Radio Vaticana
venerdì 4 settembre 2009
Il Papa a Viterbo e Bagnoregio. Il significato della tappa al Santuario della Madonna della Quercia e il francescanesimo di San Bonaventura
Accanto a Santa Rosa, la co-patrona della diocesi di Viterbo è la Madonna della Quercia (foto), venerata nel Santuario omonimo dove Benedetto XVI farà tappa nella sua visita pastorale di domenica prossima. Qui, prima di recarsi a Bagnoregio - dove offrirà una riflessione su San Bonaventura - pregherà insieme a circa 120 claustrali che giungeranno da una dozzina di monasteri della diocesi. Laddove la fede ha prevalso, la grazia del Signore ha abbondato.
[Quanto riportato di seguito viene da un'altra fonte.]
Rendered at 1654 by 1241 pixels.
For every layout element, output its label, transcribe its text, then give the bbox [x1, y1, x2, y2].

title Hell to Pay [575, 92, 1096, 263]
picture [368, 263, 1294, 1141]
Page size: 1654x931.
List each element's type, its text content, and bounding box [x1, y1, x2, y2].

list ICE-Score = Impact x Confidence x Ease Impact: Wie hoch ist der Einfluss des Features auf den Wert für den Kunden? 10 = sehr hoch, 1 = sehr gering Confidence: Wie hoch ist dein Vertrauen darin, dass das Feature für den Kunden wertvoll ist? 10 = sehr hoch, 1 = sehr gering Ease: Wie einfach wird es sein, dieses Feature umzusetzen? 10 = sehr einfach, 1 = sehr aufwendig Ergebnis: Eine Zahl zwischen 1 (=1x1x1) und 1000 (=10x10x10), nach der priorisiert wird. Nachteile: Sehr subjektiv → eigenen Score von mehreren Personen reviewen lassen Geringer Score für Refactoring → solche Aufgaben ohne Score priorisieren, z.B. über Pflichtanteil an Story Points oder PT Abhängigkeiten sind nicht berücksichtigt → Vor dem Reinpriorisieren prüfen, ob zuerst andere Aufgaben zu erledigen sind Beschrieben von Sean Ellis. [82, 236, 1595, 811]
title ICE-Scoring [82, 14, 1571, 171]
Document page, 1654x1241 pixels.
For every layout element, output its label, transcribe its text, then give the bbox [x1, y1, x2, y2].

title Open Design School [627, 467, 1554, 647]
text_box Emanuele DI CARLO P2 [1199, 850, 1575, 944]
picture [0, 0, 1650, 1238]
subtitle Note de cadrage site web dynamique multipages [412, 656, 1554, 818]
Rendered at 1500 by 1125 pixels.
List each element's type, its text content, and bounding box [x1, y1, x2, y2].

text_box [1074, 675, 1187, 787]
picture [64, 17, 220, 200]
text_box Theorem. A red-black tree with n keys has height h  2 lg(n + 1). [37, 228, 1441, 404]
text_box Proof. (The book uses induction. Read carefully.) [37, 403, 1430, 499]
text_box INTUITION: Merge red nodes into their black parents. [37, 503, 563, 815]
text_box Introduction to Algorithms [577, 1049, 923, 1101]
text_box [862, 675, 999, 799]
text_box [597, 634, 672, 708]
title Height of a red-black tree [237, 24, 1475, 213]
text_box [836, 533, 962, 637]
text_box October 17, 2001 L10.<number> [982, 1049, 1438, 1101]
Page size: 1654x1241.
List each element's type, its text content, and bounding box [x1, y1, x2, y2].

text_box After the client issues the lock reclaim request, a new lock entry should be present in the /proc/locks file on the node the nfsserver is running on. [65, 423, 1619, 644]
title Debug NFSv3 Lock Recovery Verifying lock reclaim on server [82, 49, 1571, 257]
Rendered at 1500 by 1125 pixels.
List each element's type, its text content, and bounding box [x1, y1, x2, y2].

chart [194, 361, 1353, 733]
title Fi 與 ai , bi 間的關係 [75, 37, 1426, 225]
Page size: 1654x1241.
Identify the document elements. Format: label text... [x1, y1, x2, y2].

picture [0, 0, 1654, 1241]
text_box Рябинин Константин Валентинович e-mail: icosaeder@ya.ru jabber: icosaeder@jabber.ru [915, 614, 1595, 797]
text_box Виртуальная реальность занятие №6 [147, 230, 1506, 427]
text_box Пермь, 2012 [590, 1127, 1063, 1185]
E’ la storia del Santuario della Madonna della Quercia, edificato nelle immediate vicinanze di Viterbo, dove è tutto pronto per accogliere il Papa. Qui dalla metà del ‘400 sono accaduti fatti straordinari in cui i viterbesi hanno subito riconosciuto i segni di un intervento divino. Dalla città salvata dalla peste nell’agosto del 1467 al bombardamento che nella II Guerra Mondiale risparmiò proprio questo luogo. Tutto cominciò da un’immagine con il volto della Madonna e il Bambino che un cittadino viterbese fece dipingere su una tegola rimasta attaccata ad una quercia. La devozione dei fedeli crebbe a tal punto che ora quella stessa tegola è custodita in una basilica preziosa di opere d’arte. Nell’attesa di Benedetto XVI è ancora vivo il ricordo di quando Giovanni Paolo II 25 anni fa la incoronò con il suo Rosario. Il rettore don Angelo Massi: “E’ il ricordo più bello che possiamo avere. Partendo dal Santuario della Quercia disse ai querciaioli: ‘Ho lasciato una corona del Rosario alla vostra Madonna di Quercia. Sia il ricordo di una preghiera che deve sempre circondare la Madonna santissima, per la pace, per il mondo, per i giovani, per tutti’”. Profondamente legato a questo luogo - perché vi è nato - è mons. Dante Bernini. vescovo emerito di Albano Laziale, spiega l’importanza di San Bonaventura, che fu anch’egli vescovo qui per due anni: “Bonaventura dà a un francescanesimo, nato dal cuore di Francesco su ispirazione dello Spirito Santo, qualcosa che Francesco nella sua genuinità evangelica non è che avesse dimenticato, ma non aveva messo in luce quanto necessario, e cioè il rapporto fra la fede e la ragione, intendendo al primo posto la fede, perché valeva per Francesco in modo definitivo e ineludibile, e la ragione, sempre conservando quella preminente presenza della carità che Francesco aveva di fatto nel suo cuore e aveva trasmesso alla sua famiglia religiosa e che, però, Bonaventura riesce a coniugare in un modo più profondo – se vogliamo – e più incisivo per la vita della Chiesa”.